Task details -> Beginning at the line that contains "4: (196, 210)" and finishing at the line that contains "43: (416, 117)", output the data below exactly. Include both end lines and no pictures.
━━━ Material to process ━━━
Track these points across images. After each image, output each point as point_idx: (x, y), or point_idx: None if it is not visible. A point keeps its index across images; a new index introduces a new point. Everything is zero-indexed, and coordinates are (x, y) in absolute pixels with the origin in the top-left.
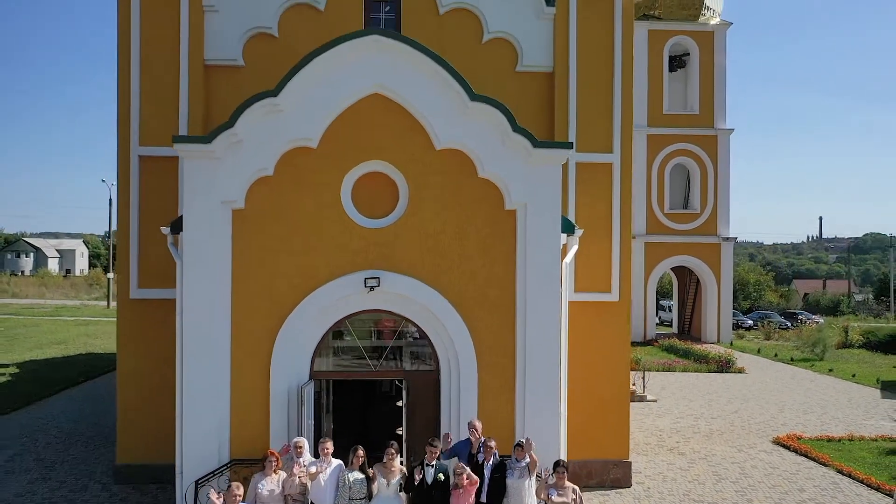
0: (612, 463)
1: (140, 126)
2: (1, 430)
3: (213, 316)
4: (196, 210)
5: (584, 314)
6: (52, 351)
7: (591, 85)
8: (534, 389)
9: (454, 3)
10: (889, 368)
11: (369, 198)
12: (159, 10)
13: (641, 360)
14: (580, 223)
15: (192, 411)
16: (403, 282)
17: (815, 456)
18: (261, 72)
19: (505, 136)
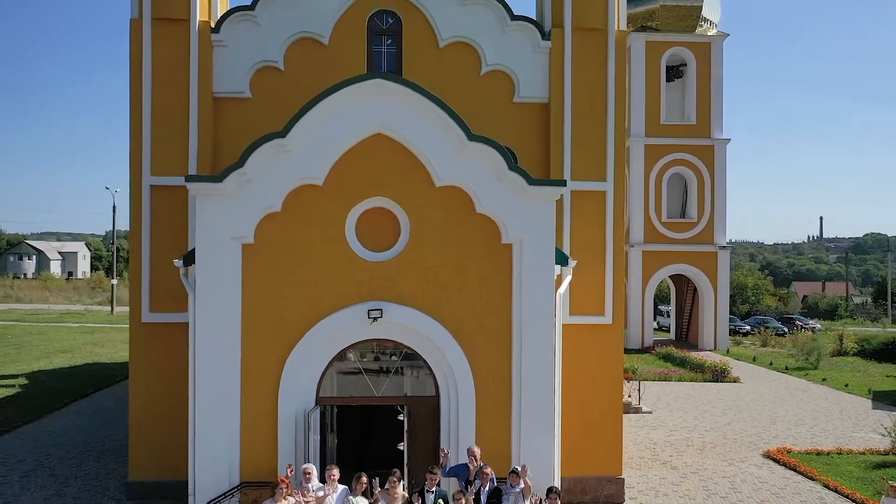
0: (605, 479)
1: (152, 156)
2: (16, 444)
3: (224, 345)
4: (208, 245)
5: (578, 336)
6: (58, 360)
7: (586, 116)
8: (529, 416)
9: (453, 37)
10: (882, 378)
11: (372, 232)
12: (170, 44)
13: (638, 370)
14: (575, 248)
15: (204, 435)
16: (405, 312)
17: (804, 470)
18: (267, 103)
19: (501, 175)
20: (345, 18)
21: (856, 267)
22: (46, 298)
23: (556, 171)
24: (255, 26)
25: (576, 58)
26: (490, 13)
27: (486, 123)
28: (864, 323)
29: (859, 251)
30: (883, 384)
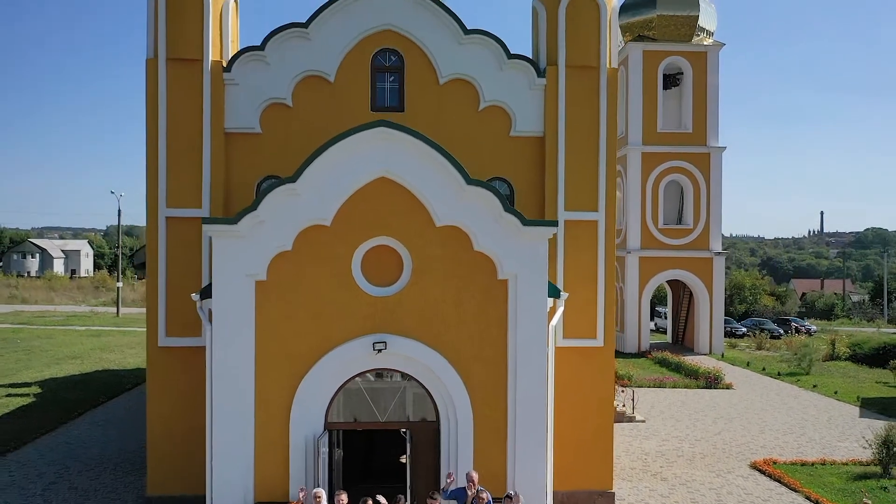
0: (597, 493)
1: (167, 189)
2: (35, 455)
3: (239, 375)
4: (223, 282)
5: (572, 358)
6: (68, 367)
7: (579, 149)
8: (524, 440)
9: (453, 74)
10: (871, 384)
11: (377, 268)
12: (184, 83)
13: (633, 377)
14: (568, 275)
15: (220, 459)
16: (407, 344)
17: (788, 482)
18: (276, 138)
19: (498, 216)
20: (350, 56)
21: (856, 262)
22: (52, 299)
23: (550, 201)
24: (264, 65)
25: (569, 94)
26: (488, 52)
27: (485, 156)
28: (861, 323)
29: (860, 246)
30: (872, 391)
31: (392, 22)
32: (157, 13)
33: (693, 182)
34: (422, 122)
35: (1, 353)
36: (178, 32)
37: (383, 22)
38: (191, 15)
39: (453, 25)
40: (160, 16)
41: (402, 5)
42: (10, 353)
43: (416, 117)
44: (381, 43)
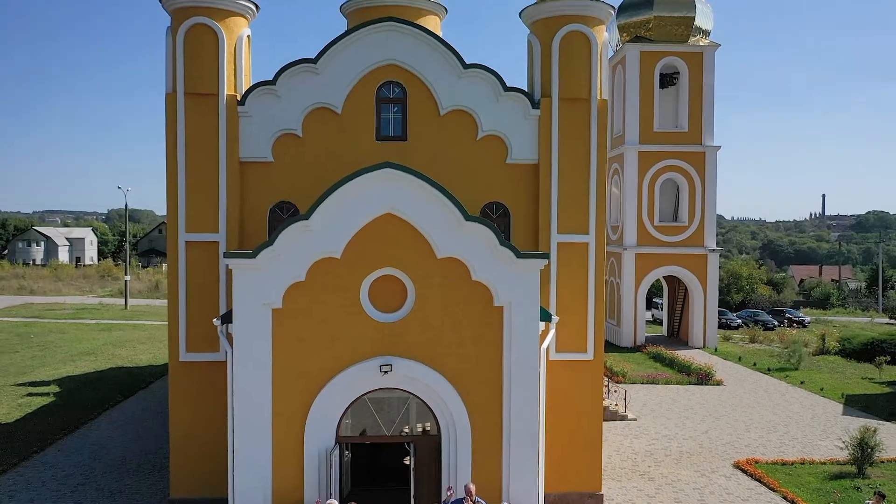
0: (586, 495)
1: (186, 215)
2: (61, 457)
3: (257, 393)
4: (243, 311)
5: (564, 370)
6: (83, 364)
7: (570, 175)
8: (517, 452)
9: (452, 105)
10: (857, 380)
11: (383, 296)
12: (201, 116)
13: (627, 374)
14: (560, 293)
15: (241, 469)
16: (411, 366)
17: (767, 481)
18: (288, 166)
19: (493, 248)
20: (356, 89)
21: (857, 245)
22: (59, 290)
23: (544, 225)
24: (276, 98)
25: (562, 124)
26: (486, 85)
27: (483, 182)
28: (856, 312)
29: (861, 229)
30: (857, 387)
31: (395, 57)
32: (175, 51)
33: (688, 180)
34: (424, 151)
35: (17, 349)
36: (195, 69)
37: (387, 57)
38: (207, 52)
39: (453, 60)
40: (178, 53)
41: (405, 41)
42: (26, 349)
43: (419, 146)
44: (385, 76)
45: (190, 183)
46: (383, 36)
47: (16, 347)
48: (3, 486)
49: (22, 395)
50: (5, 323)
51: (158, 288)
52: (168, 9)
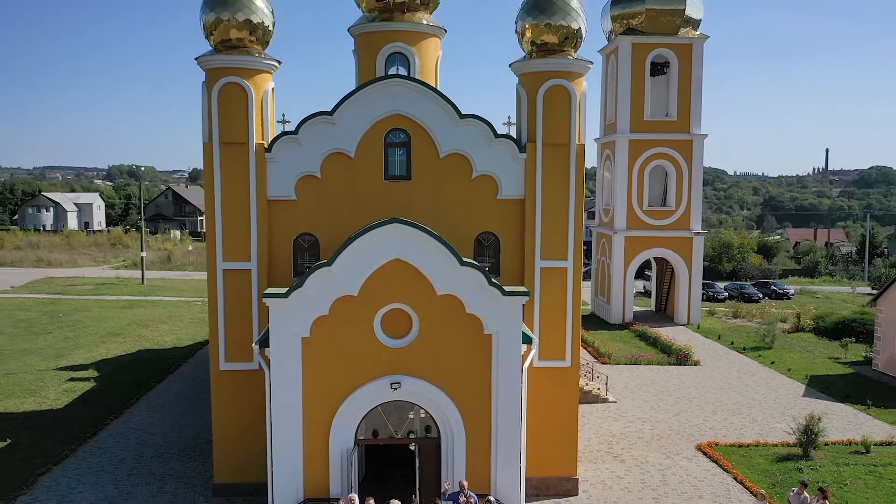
0: (564, 479)
1: (223, 247)
2: (112, 442)
3: (291, 405)
4: (278, 340)
5: (546, 375)
6: (113, 346)
7: (552, 210)
8: (503, 452)
9: (450, 150)
10: (824, 359)
11: (392, 326)
12: (234, 161)
13: (612, 355)
14: (543, 310)
15: (278, 466)
16: (416, 383)
17: (723, 463)
18: (308, 203)
19: (483, 288)
20: (367, 136)
21: (858, 201)
22: (75, 261)
23: (529, 252)
24: (298, 145)
25: (545, 166)
26: (479, 132)
27: (477, 215)
28: (842, 281)
29: (863, 185)
30: (822, 368)
31: (401, 108)
32: (211, 105)
33: (676, 167)
34: (426, 189)
35: (49, 330)
36: (228, 122)
37: (394, 108)
38: (238, 107)
39: (451, 111)
40: (213, 107)
41: (410, 95)
42: (57, 329)
43: (421, 185)
44: (392, 124)
45: (225, 219)
46: (391, 90)
47: (48, 328)
48: (69, 471)
49: (65, 379)
50: (33, 300)
51: (171, 259)
52: (203, 67)
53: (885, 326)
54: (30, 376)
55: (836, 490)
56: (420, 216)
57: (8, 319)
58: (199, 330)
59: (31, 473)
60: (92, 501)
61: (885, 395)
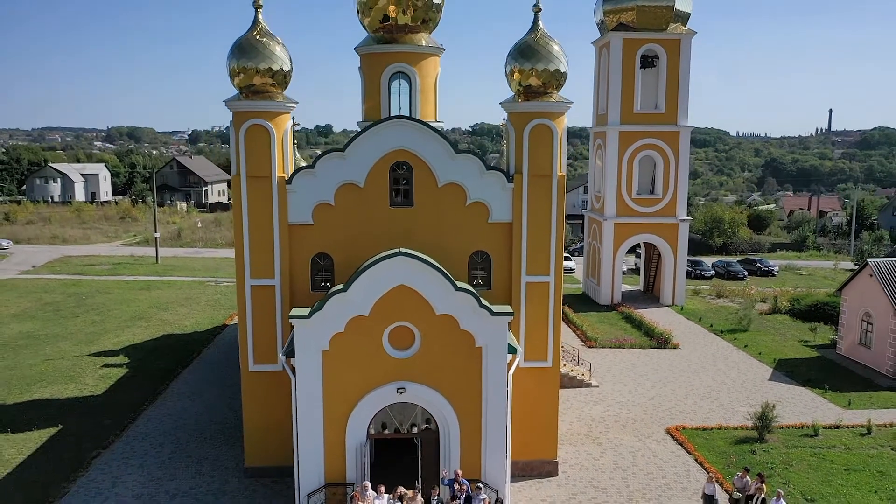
0: (545, 462)
1: (250, 266)
2: (150, 427)
3: (313, 406)
4: (302, 353)
5: (530, 374)
6: (139, 332)
7: (536, 233)
8: (491, 445)
9: (448, 180)
10: (794, 342)
11: (398, 340)
12: (259, 193)
13: (598, 339)
14: (528, 319)
15: (304, 457)
16: (418, 388)
17: (687, 446)
18: (323, 227)
19: (475, 308)
20: (374, 169)
21: (860, 163)
22: (88, 237)
23: (516, 269)
24: (314, 178)
25: (530, 194)
26: (472, 165)
27: (471, 237)
28: (828, 256)
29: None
30: (791, 351)
31: (404, 144)
32: (238, 144)
33: (664, 157)
34: (426, 214)
35: (76, 314)
36: (253, 158)
37: (398, 144)
38: (261, 145)
39: (448, 147)
40: (240, 146)
41: (412, 133)
42: (84, 312)
43: (423, 211)
44: (396, 158)
45: (252, 242)
46: (396, 129)
47: (75, 311)
48: (117, 454)
49: (99, 365)
50: (55, 282)
51: (181, 236)
52: (231, 109)
53: (848, 315)
54: (67, 362)
55: (782, 470)
56: (421, 238)
57: (36, 303)
58: (216, 313)
59: (84, 456)
60: (141, 482)
61: (843, 379)
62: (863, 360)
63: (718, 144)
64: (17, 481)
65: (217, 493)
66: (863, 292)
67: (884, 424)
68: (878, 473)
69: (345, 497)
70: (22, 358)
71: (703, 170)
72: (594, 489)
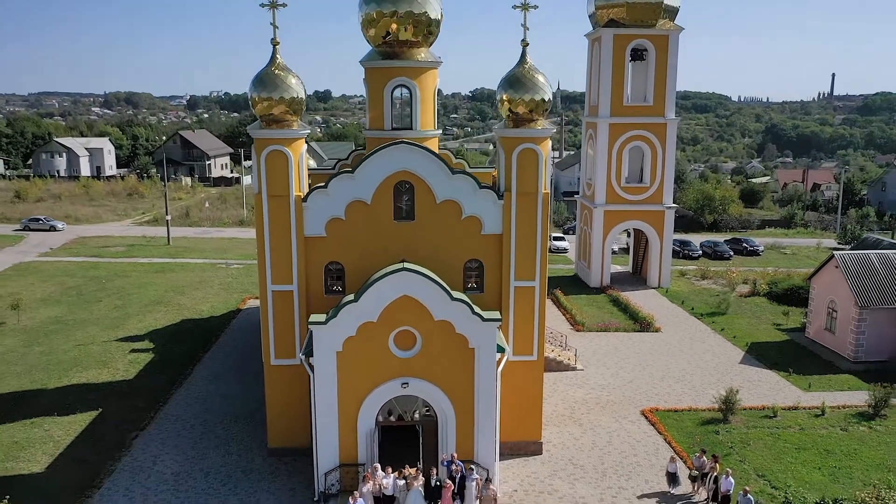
0: (531, 442)
1: (271, 273)
2: (180, 409)
3: (329, 399)
4: (320, 354)
5: (517, 367)
6: (158, 316)
7: (523, 243)
8: (482, 431)
9: (445, 197)
10: (768, 325)
11: (402, 342)
12: (279, 209)
13: (585, 324)
14: (516, 319)
15: (321, 442)
16: (420, 382)
17: (658, 427)
18: (335, 239)
19: (468, 315)
20: (380, 187)
21: (860, 129)
22: (99, 216)
23: (505, 275)
24: (327, 196)
25: (518, 210)
26: (467, 183)
27: (466, 246)
28: (815, 233)
29: (866, 112)
30: (763, 334)
31: (407, 166)
32: (259, 166)
33: (651, 147)
34: (426, 227)
35: (99, 298)
36: (273, 180)
37: (402, 166)
38: (280, 168)
39: (445, 168)
40: (262, 168)
41: (414, 156)
42: (106, 297)
43: (423, 224)
44: (399, 178)
45: (273, 253)
46: (400, 153)
47: (97, 295)
48: (153, 435)
49: (127, 351)
50: (75, 265)
51: (189, 215)
52: (253, 136)
53: (816, 301)
54: (97, 347)
55: (740, 449)
56: (422, 248)
57: (59, 286)
58: (229, 297)
59: (125, 437)
60: (178, 460)
61: (808, 363)
62: (827, 343)
63: (719, 110)
64: (70, 461)
65: (245, 470)
66: (829, 282)
67: (837, 406)
68: (824, 452)
69: (357, 476)
70: (55, 343)
71: (704, 136)
72: (573, 466)
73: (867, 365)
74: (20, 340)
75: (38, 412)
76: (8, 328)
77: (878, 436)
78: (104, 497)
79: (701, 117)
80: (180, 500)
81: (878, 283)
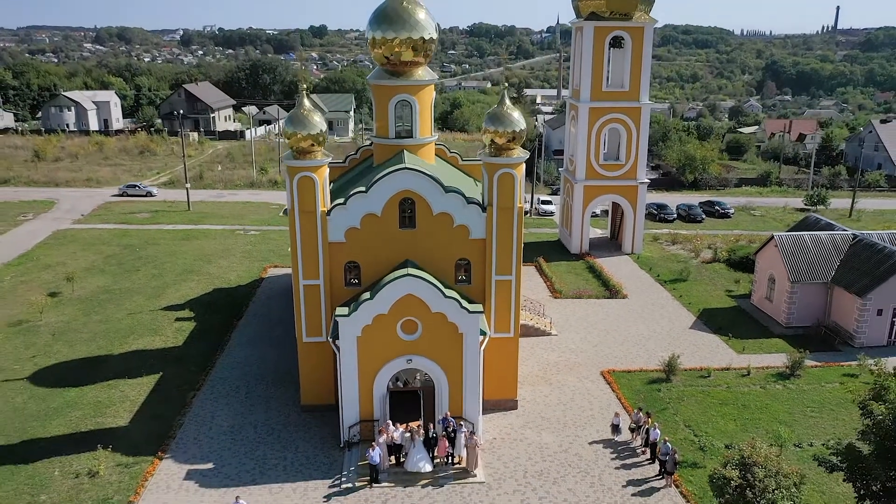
0: (508, 400)
1: (303, 271)
2: (225, 373)
3: (351, 371)
4: (344, 337)
5: (498, 343)
6: (192, 285)
7: (502, 245)
8: (469, 393)
9: (440, 210)
10: (720, 293)
11: (407, 328)
12: (307, 222)
13: (563, 291)
14: (497, 306)
15: (346, 401)
16: (421, 359)
17: (613, 386)
18: (353, 244)
19: (458, 309)
20: (388, 203)
21: (861, 66)
22: (118, 178)
23: (488, 270)
24: (346, 210)
25: (498, 220)
26: (458, 199)
27: (456, 248)
28: (788, 192)
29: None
30: (715, 301)
31: (410, 187)
32: (293, 189)
33: (627, 129)
34: (425, 234)
35: (137, 267)
36: (303, 200)
37: (405, 186)
38: (309, 191)
39: (440, 188)
40: (294, 190)
41: (416, 178)
42: (143, 266)
43: (423, 232)
44: (403, 195)
45: (304, 255)
46: (404, 176)
47: (135, 265)
48: (207, 395)
49: (172, 319)
50: (107, 232)
51: (202, 178)
52: (286, 165)
53: (759, 273)
54: (146, 316)
55: (675, 405)
56: (422, 250)
57: (98, 255)
58: (252, 265)
59: (185, 396)
60: (230, 415)
61: (747, 327)
62: (766, 310)
63: (720, 45)
64: (147, 416)
65: (284, 423)
66: (770, 258)
67: (762, 367)
68: (742, 406)
69: (373, 429)
70: (109, 312)
71: (703, 73)
72: (541, 419)
73: (795, 329)
74: (79, 310)
75: (110, 375)
76: (66, 298)
77: (789, 393)
78: (179, 444)
79: (701, 53)
80: (238, 447)
81: (809, 261)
━━━
Output below ->
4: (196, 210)
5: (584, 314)
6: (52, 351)
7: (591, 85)
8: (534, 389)
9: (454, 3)
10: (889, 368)
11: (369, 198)
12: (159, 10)
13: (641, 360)
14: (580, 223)
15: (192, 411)
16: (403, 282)
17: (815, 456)
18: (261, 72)
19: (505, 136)
0: (605, 479)
1: (152, 156)
2: (16, 444)
3: (224, 345)
4: (208, 245)
5: (578, 336)
6: (58, 360)
7: (586, 116)
8: (529, 416)
9: (453, 37)
10: (882, 378)
11: (372, 232)
12: (170, 44)
13: (638, 370)
14: (575, 248)
15: (204, 435)
16: (405, 312)
17: (804, 470)
18: (267, 103)
19: (501, 175)
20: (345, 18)
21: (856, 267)
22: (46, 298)
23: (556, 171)
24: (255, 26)
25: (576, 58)
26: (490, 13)
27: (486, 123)
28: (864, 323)
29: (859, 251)
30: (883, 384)
0: (597, 493)
1: (167, 189)
2: (35, 455)
3: (239, 375)
4: (223, 282)
5: (572, 358)
6: (68, 367)
7: (579, 149)
8: (524, 440)
9: (453, 74)
10: (871, 384)
11: (377, 268)
12: (184, 83)
13: (633, 377)
14: (568, 275)
15: (220, 459)
16: (407, 344)
17: (788, 482)
18: (276, 138)
19: (498, 216)
20: (350, 56)
21: (856, 262)
22: (52, 299)
23: (550, 201)
24: (264, 65)
25: (569, 94)
26: (488, 52)
27: (485, 156)
28: (861, 323)
29: (860, 246)
30: (872, 391)
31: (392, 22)
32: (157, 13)
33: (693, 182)
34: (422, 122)
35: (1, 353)
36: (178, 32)
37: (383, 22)
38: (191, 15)
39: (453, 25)
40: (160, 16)
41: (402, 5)
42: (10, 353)
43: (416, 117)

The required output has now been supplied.